Dirigeant de société : quelle responsabilité en cas de faute de gestion ?

Le dirigeant d’une société (gérant de SARL, président de SAS, etc.) exerce des fonctions qui engagent sa responsabilité, tant sur le plan civil que pénal. En cas de faute de gestion, il peut être tenu personnellement responsable des préjudices subis par la société, les associés ou les tiers.

La faute de gestion peut prendre plusieurs formes : décisions contraires à l’intérêt de la société, négligence dans la tenue des comptes, détournement de fonds, absence de déclaration de cessation des paiements, ou encore conclusion de contrats manifestement désavantageux.

Sur le plan civil, l’article 1240 du Code civil (anciennement 1382) permet d’engager la responsabilité du dirigeant en cas de faute ayant causé un dommage.

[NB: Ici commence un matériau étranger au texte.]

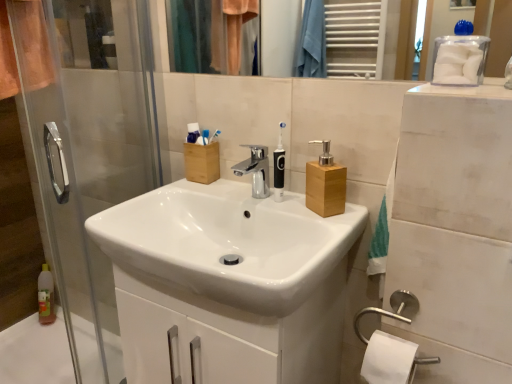
Question: Is wooden soap dispenser at center spatially inside satin nickel towel bar at lower right, or outside of it?

Choices:
 (A) inside
 (B) outside

Answer: (B)

Question: From the image's perspective, is wooden soap dispenser at center located above or below satin nickel towel bar at lower right?

Choices:
 (A) below
 (B) above

Answer: (B)

Question: Which is farther from the wooden soap dispenser at center?

Choices:
 (A) white plastic toothbrush at upper center, the 1th toothbrush positioned from the left
 (B) clear plastic bottle at lower left
 (C) black plastic toothbrush at upper center, marked as the 3th toothbrush in a front-to-back arrangement
 (D) satin nickel towel bar at lower right
 (E) black plastic toothbrush at center, the third toothbrush viewed from the left

Answer: (B)

Question: Which object is the closest to the transparent glass screen door at left?

Choices:
 (A) black plastic toothbrush at upper center, positioned as the second toothbrush in left-to-right order
 (B) wooden soap dispenser at center
 (C) satin nickel towel bar at lower right
 (D) white plastic toothbrush at upper center, which appears as the 2th toothbrush when viewed from the back
 (E) clear plastic bottle at lower left

Answer: (E)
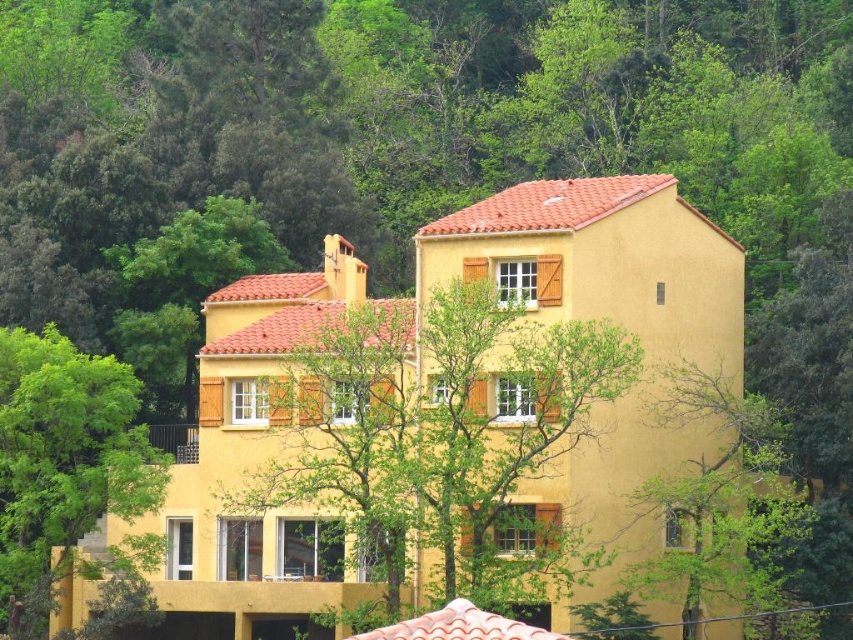
Based on the scene description, which tree is wider between the green leafy tree at center and the green leafy tree at lower left?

Cette action peut être initiée par la société elle-même, ses associés ou un tiers lésé. Le dirigeant pourra être condamné à réparer personnellement le préjudice.

En cas de dépôt de bilan, si le tribunal constate une faute ayant contribué à l’insuffisance d’actif, le dirigeant peut être condamné à combler tout ou partie du passif social. Il peut aussi faire l’objet d’une interdiction de gérer.

Sur le plan pénal, certaines fautes graves (abus de biens sociaux, escroquerie, banqueroute…) peuvent entraîner des peines d’amende, voire d’emprisonnement.

Il est donc essentiel pour tout dirigeant de s’informer, de documenter ses décisions, et de se faire accompagner. Le notaire peut être un interlocuteur privilégié dans les choix structurants ou la rédaction des statuts pour prévenir ces risques.